__What you have to do__: Word for word, print the entries that follow.

__Material provided__:

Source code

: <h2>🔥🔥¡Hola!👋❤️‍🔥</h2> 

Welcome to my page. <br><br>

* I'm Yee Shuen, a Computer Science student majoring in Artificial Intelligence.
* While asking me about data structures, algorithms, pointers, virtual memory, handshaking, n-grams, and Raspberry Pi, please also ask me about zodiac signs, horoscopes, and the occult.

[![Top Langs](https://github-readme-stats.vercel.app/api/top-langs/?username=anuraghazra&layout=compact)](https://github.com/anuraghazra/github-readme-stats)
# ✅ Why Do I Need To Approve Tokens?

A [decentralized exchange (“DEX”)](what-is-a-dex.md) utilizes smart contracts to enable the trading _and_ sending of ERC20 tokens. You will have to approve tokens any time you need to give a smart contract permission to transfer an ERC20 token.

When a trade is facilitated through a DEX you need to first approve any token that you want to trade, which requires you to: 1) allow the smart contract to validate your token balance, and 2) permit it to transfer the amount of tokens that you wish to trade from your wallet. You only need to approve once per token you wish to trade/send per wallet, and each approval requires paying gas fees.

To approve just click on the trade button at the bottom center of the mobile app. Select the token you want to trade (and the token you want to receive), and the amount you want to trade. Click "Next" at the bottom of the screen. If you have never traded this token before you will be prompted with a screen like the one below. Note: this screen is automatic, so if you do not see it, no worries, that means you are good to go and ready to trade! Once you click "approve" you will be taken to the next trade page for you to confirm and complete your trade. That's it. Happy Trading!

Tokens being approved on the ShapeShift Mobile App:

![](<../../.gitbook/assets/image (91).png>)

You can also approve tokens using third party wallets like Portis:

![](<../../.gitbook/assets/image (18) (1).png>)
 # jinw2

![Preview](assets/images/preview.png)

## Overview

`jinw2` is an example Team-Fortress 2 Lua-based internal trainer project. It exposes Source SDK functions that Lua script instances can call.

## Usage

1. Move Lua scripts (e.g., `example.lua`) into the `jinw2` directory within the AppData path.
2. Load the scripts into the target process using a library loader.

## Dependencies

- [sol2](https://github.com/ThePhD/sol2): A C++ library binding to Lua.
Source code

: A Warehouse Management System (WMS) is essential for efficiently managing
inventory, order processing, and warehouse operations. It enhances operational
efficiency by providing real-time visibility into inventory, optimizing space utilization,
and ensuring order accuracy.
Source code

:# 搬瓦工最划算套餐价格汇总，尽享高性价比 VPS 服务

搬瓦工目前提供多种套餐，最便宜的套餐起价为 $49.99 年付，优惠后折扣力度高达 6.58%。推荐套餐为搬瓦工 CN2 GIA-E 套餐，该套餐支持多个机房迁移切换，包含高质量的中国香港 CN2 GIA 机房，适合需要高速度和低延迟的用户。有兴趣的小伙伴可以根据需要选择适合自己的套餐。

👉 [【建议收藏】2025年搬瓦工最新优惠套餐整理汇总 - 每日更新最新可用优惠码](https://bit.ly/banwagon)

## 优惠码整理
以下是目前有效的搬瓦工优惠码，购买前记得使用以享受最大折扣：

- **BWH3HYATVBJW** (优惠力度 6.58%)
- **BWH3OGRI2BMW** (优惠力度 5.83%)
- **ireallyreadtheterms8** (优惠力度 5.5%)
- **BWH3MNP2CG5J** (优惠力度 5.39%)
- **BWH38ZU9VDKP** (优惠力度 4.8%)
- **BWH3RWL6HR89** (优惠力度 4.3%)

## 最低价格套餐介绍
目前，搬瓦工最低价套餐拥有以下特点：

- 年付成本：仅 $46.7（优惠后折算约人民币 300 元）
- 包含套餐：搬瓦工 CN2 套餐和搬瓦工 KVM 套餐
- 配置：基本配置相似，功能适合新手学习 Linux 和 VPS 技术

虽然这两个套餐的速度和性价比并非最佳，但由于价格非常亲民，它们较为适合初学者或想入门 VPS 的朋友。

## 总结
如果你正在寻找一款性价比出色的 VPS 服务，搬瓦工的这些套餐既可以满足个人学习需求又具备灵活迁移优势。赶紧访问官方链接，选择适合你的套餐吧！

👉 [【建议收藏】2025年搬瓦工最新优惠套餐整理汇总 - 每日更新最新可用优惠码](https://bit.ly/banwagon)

__Solution to this task__:
Source code

: <h2>🔥🔥¡Hola!👋❤️‍🔥</h2> 

Welcome to my page. <br><br>

* I'm Yee Shuen, a Computer Science student majoring in Artificial Intelligence.
* While asking me about data structures, algorithms, pointers, virtual memory, handshaking, n-grams, and Raspberry Pi, please also ask me about zodiac signs, horoscopes, and the occult.

[![Top Langs](https://github-readme-stats.vercel.app/api/top-langs/?username=anuraghazra&layout=compact)](https://github.com/anuraghazra/github-readme-stats)
# ✅ Why Do I Need To Approve Tokens?

A [decentralized exchange (“DEX”)](what-is-a-dex.md) utilizes smart contracts to enable the trading _and_ sending of ERC20 tokens. You will have to approve tokens any time you need to give a smart contract permission to transfer an ERC20 token.

When a trade is facilitated through a DEX you need to first approve any token that you want to trade, which requires you to: 1) allow the smart contract to validate your token balance, and 2) permit it to transfer the amount of tokens that you wish to trade from your wallet. You only need to approve once per token you wish to trade/send per wallet, and each approval requires paying gas fees.

To approve just click on the trade button at the bottom center of the mobile app. Select the token you want to trade (and the token you want to receive), and the amount you want to trade. Click "Next" at the bottom of the screen. If you have never traded this token before you will be prompted with a screen like the one below. Note: this screen is automatic, so if you do not see it, no worries, that means you are good to go and ready to trade! Once you click "approve" you will be taken to the next trade page for you to confirm and complete your trade. That's it. Happy Trading!

Tokens being approved on the ShapeShift Mobile App:

![](<../../.gitbook/assets/image (91).png>)

You can also approve tokens using third party wallets like Portis:

![](<../../.gitbook/assets/image (18) (1).png>)
 # jinw2

![Preview](assets/images/preview.png)

## Overview

`jinw2` is an example Team-Fortress 2 Lua-based internal trainer project. It exposes Source SDK functions that Lua script instances can call.

## Usage

1. Move Lua scripts (e.g., `example.lua`) into the `jinw2` directory within the AppData path.
2. Load the scripts into the target process using a library loader.

## Dependencies

- [sol2](https://github.com/ThePhD/sol2): A C++ library binding to Lua.
Source code

: A Warehouse Management System (WMS) is essential for efficiently managing
inventory, order processing, and warehouse operations. It enhances operational
efficiency by providing real-time visibility into inventory, optimizing space utilization,
and ensuring order accuracy.
Source code

:# 搬瓦工最划算套餐价格汇总，尽享高性价比 VPS 服务

搬瓦工目前提供多种套餐，最便宜的套餐起价为 $49.99 年付，优惠后折扣力度高达 6.58%。推荐套餐为搬瓦工 CN2 GIA-E 套餐，该套餐支持多个机房迁移切换，包含高质量的中国香港 CN2 GIA 机房，适合需要高速度和低延迟的用户。有兴趣的小伙伴可以根据需要选择适合自己的套餐。

👉 [【建议收藏】2025年搬瓦工最新优惠套餐整理汇总 - 每日更新最新可用优惠码](https://bit.ly/banwagon)

## 优惠码整理
以下是目前有效的搬瓦工优惠码，购买前记得使用以享受最大折扣：

- **BWH3HYATVBJW** (优惠力度 6.58%)
- **BWH3OGRI2BMW** (优惠力度 5.83%)
- **ireallyreadtheterms8** (优惠力度 5.5%)
- **BWH3MNP2CG5J** (优惠力度 5.39%)
- **BWH38ZU9VDKP** (优惠力度 4.8%)
- **BWH3RWL6HR89** (优惠力度 4.3%)

## 最低价格套餐介绍
目前，搬瓦工最低价套餐拥有以下特点：

- 年付成本：仅 $46.7（优惠后折算约人民币 300 元）
- 包含套餐：搬瓦工 CN2 套餐和搬瓦工 KVM 套餐
- 配置：基本配置相似，功能适合新手学习 Linux 和 VPS 技术

虽然这两个套餐的速度和性价比并非最佳，但由于价格非常亲民，它们较为适合初学者或想入门 VPS 的朋友。

## 总结
如果你正在寻找一款性价比出色的 VPS 服务，搬瓦工的这些套餐既可以满足个人学习需求又具备灵活迁移优势。赶紧访问官方链接，选择适合你的套餐吧！

👉 [【建议收藏】2025年搬瓦工最新优惠套餐整理汇总 - 每日更新最新可用优惠码](https://bit.ly/banwagon)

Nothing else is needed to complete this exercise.